Deutschland geht voran: 2020 und 2021 stellt die Bundesregierung über die globale Kooperationsplattform ACT-A knapp 2,2 Milliarden Euro zur Entwicklung, Produktion und weltweit gerechten Verteilung von Covid-19-Impfstoffen, Diagnostika und Therapeutika zur Verfügung. Darüber hinaus fördert Deutschland die WHO mit einer Milliarde Euro. Diese muss ein globales Forschungs- und Entwicklungszentrum zur Bekämpfung von Pandemien werden. Denn klar ist: Corona wird nicht die letzte sein. Schon jetzt haben Forscher circa 40 weitere ähnlich gefährliche Viren entdeckt. Wir müssen also auch Präventionsstrukturen aufbauen, um die nächste Pandemie zu verhindern. Zudem sind Wissensaustausch und Kooperation aller Forscher weltweit nötig. All das fördert die WHO.  

Wäre es zusätzlich sinnvoll, überschüssige Impfdosen abzugeben?

Deutschland liegt in punkto Impfrate nicht einmal im europäischen Mittelfeld. Wir können also nicht von überschüssigen Dosen sprechen. Zumal bislang weder die über 70-Jährigen noch jene Berufsgruppen, die ganz vorne stehen, komplett geimpft sind. Wichtiger ist: Exportbeschränkungen aufheben und die Impfstoffproduktionen massiv unterstützen. Mit freiwilliger Lizenzierung und Technologietransfer an Entwicklungs- und Schwellenländer schaffen wir es am schnellsten, die notwendigen Impfdosen zu produzieren. Konkret führen wir schon Gespräche, um eine Impfstoffproduktion in Südafrika aufzubauen.

Warum hilft es uns hier, wenn die Menschen dort geimpft sind?

Es ist eine Frage der Humanität. Und der weltweite Schaden durch die Krise ist gigantisch. 160 Millionen Menschen könnten dieses Jahr nach Schätzungen der Weltbank in absolute Armut zurückgeworfen werden. Allein in Afrika haben geschätzt 300 Millionen Menschen ihren Job verloren. Circa zwei Millionen werden sterben, weil Gesundheitssysteme überlastet sind und es an Medikamenten fehlt.

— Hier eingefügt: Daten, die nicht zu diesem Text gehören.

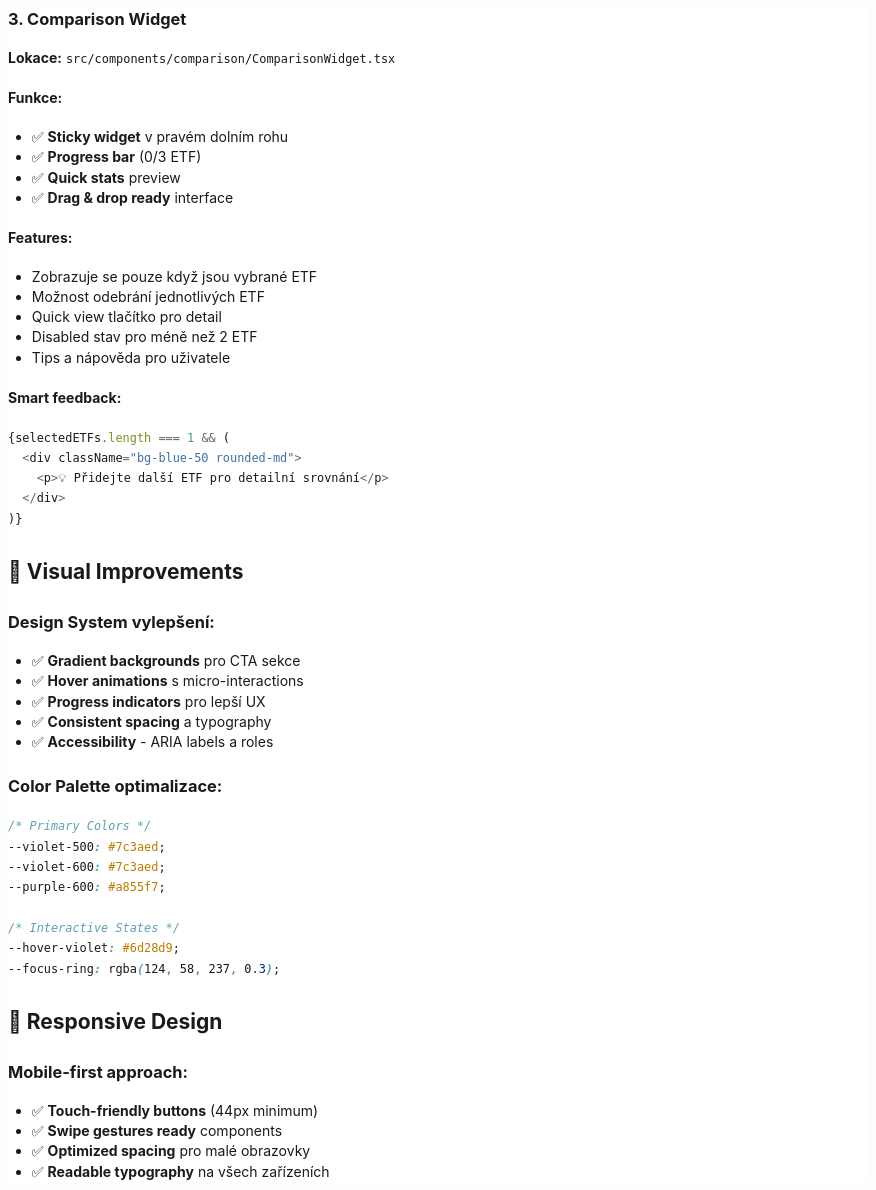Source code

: ### 3. **Comparison Widget**
**Lokace:** `src/components/comparison/ComparisonWidget.tsx`

#### **Funkce:**
- ✅ **Sticky widget** v pravém dolním rohu
- ✅ **Progress bar** (0/3 ETF)
- ✅ **Quick stats** preview
- ✅ **Drag & drop ready** interface

#### **Features:**
- Zobrazuje se pouze když jsou vybrané ETF
- Možnost odebrání jednotlivých ETF
- Quick view tlačítko pro detail
- Disabled stav pro méně než 2 ETF
- Tips a nápověda pro uživatele

#### **Smart feedback:**
```typescript
{selectedETFs.length === 1 && (
  <div className="bg-blue-50 rounded-md">
    <p>💡 Přidejte další ETF pro detailní srovnání</p>
  </div>
)}
```

## 🎨 **Visual Improvements**

### **Design System vylepšení:**
- ✅ **Gradient backgrounds** pro CTA sekce
- ✅ **Hover animations** s micro-interactions
- ✅ **Progress indicators** pro lepší UX
- ✅ **Consistent spacing** a typography
- ✅ **Accessibility** - ARIA labels a roles

### **Color Palette optimalizace:**
```css
/* Primary Colors */
--violet-500: #7c3aed;
--violet-600: #7c3aed;
--purple-600: #a855f7;

/* Interactive States */
--hover-violet: #6d28d9;
--focus-ring: rgba(124, 58, 237, 0.3);
```

## 📱 **Responsive Design**

### **Mobile-first approach:**
- ✅ **Touch-friendly buttons** (44px minimum)
- ✅ **Swipe gestures ready** components
- ✅ **Optimized spacing** pro malé obrazovky
- ✅ **Readable typography** na všech zařízeních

Könnten Fluchtbewegungen die Folge sein?

Die Pandemie hat die größte Wirtschaftskrise in den vergangenen 50 Jahren in Entwicklungs- und Schwellenländern ausgelöst. In Karibik- und Pazifikstaaten etwa brechen durch die ausbleibenden Touristen bis zu zwei Drittel der Wirtschaftsleistung weg. In vielen afrikanischen Ländern gibt es Staatskrisen wegen des fehlenden Geldes. Die Grundversorgung der Bevölkerung ist nicht mehr gewährleistet. Flucht und Vertreibung sind die Folge.

Es gibt auch Gewinner der Krise. Sollte man sie zur Kasse bitten?

Ja. Um global tätige Konzerne zu beteiligen, brauchen wir eine Finanztransaktions- und eine Digitalsteuer. Die zehn reichsten Menschen auf der Welt sind in der Krise um 500 Milliarden US-Dollar reicher geworden. Allein das Vermögen des Amazon-Gründers Jeff Bezos ist um 60 bis 80 Milliarden US-Dollar gewachsen. Im Vergleich dazu sollte es möglich sein, 22 Milliarden Dollar zur Finanzierung der weltweit gerechten Verteilung von Covid-19 Impfstoffen, Diagnostika und Arzneimittel zu finanzieren. Da stimmen die Verhältnisse einfach nicht mehr.

Wann könnte die Weltbevölkerung Ihrer Meinung nach durchgeimpft sein?

2022 sollte das gelingen, wenn die Impfstoffproduktion wie erwartet steigt. Doch das Virus mutiert. Dann kann es sein, dass wir wieder neue Impfstoffe brauchen und die globale Impfkampagne zur Daueraufgabe wird.